How to anticipate a business turnaround plan?
1) React quickly to avoid the crisis
It is up to the manager to spot the early warning signs of a crisis in the company and to react very quickly to prevent the situation from escalating.
Here are some examples of actions that can be implemented very quickly:
- Block orders: while waiting to clarify the situation, it is recommended to avoid maintaining orders that do not represent a real emergency. Strategic choices have to be made.
- Reduce costs: it may be necessary to implement a rigorous cost reduction policy within the company. In this context, an analysis of the charges in collaboration with the accounting department is often beneficial.
- Follow up on unpaid debts: more than ever, it is absolutely necessary to precisely determine the bad payers, to set up a procedure of injunction to pay by relying if necessary on a specialized firm.
2) Negotiate with banks and credit institutions
Banks favor companies that have good profitability, are firmly established in the market and have a coherent development plan. Bankers grant loans to companies based on their ability to repay debts, in other words the profitability of the company.
If your financial situation is not in good shape, negotiations with lenders may be more complex. Being accompanied by a specialist to help you build a file is generally profitable.
3) Design a business turnaround plan with a Transition Manager
The Transition Manager can bring his expertise to identify the key players in the turnaround .
Expert in business turnaround, the Transition Manager strives to model a business turnaround plan and to provide advice to a manager, shareholder, investor or buyer. potential
How to set up a business turnaround plan with an Interim Manager?
The mission of the Transition Manager goes through different axes:
- Analysis of the situation: study of expenses, staff, cash flow, financial structure, company strategy, etc.
- Design of a business recovery plan: the Transition Manager develops solutions to make the business viable.

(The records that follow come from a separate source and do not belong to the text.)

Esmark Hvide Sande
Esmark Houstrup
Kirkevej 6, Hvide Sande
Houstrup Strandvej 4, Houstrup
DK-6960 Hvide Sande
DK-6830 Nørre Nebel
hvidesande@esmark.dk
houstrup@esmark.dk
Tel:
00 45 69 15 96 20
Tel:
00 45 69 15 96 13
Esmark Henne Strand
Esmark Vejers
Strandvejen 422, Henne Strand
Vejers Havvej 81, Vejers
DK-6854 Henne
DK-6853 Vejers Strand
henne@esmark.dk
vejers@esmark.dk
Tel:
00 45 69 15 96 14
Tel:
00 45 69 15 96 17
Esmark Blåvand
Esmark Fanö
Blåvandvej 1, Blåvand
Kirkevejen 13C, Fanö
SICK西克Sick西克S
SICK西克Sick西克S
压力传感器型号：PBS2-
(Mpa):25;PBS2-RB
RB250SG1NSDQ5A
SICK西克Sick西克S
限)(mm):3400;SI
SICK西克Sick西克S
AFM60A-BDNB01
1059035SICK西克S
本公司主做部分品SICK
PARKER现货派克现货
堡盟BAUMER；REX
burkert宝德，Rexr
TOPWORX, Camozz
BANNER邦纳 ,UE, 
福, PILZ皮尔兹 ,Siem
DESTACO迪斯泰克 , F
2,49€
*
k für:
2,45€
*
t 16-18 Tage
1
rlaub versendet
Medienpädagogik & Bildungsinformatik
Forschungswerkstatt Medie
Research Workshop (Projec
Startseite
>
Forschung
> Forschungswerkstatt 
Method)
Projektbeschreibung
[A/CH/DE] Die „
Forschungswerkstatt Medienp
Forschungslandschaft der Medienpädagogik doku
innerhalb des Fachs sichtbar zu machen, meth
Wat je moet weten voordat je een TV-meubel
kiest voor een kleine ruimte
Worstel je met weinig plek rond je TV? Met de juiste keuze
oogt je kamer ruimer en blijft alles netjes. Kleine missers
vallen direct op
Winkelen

- Advice to managers: the Transition Manager advises the main stakeholders to define the actions to be taken and the timing to be respected.
- Implementation of the plan: the Transition Manager coordinates the plan (cash management, inventory management, purchasing, logistics), and the conduct of operations, as well as the preparation and conduct of meetings with stakeholders.
- Analysis of the business plan: the Transition Manager assesses, where applicable, the feasibility of the project of a potential buyer.
- Advice, management and animation of the transformation of the company: the Interim Manager organizes the meetings intended to remove the brakes and to mobilize the actors; he ensures the development of the new strategy and new processes; it steers the implementation of changes.
To set up a relationship between a company and a transition manager to carry out a turnaround plan , the transition management firm must delegate a transition manager with specific performances.
- A successful experience in the field of business turnaround,
- An ability to convince stakeholders,
- Managerial skills (project management, cash management, logistics management, inventory management, implementation of the new strategy and new processes),
- Excellent knowledge of the client company’s market.
A turnaround plan can enable a business to increase profitability and preserve jobs . Managed effectively, this process can even prevent a business from going out of business.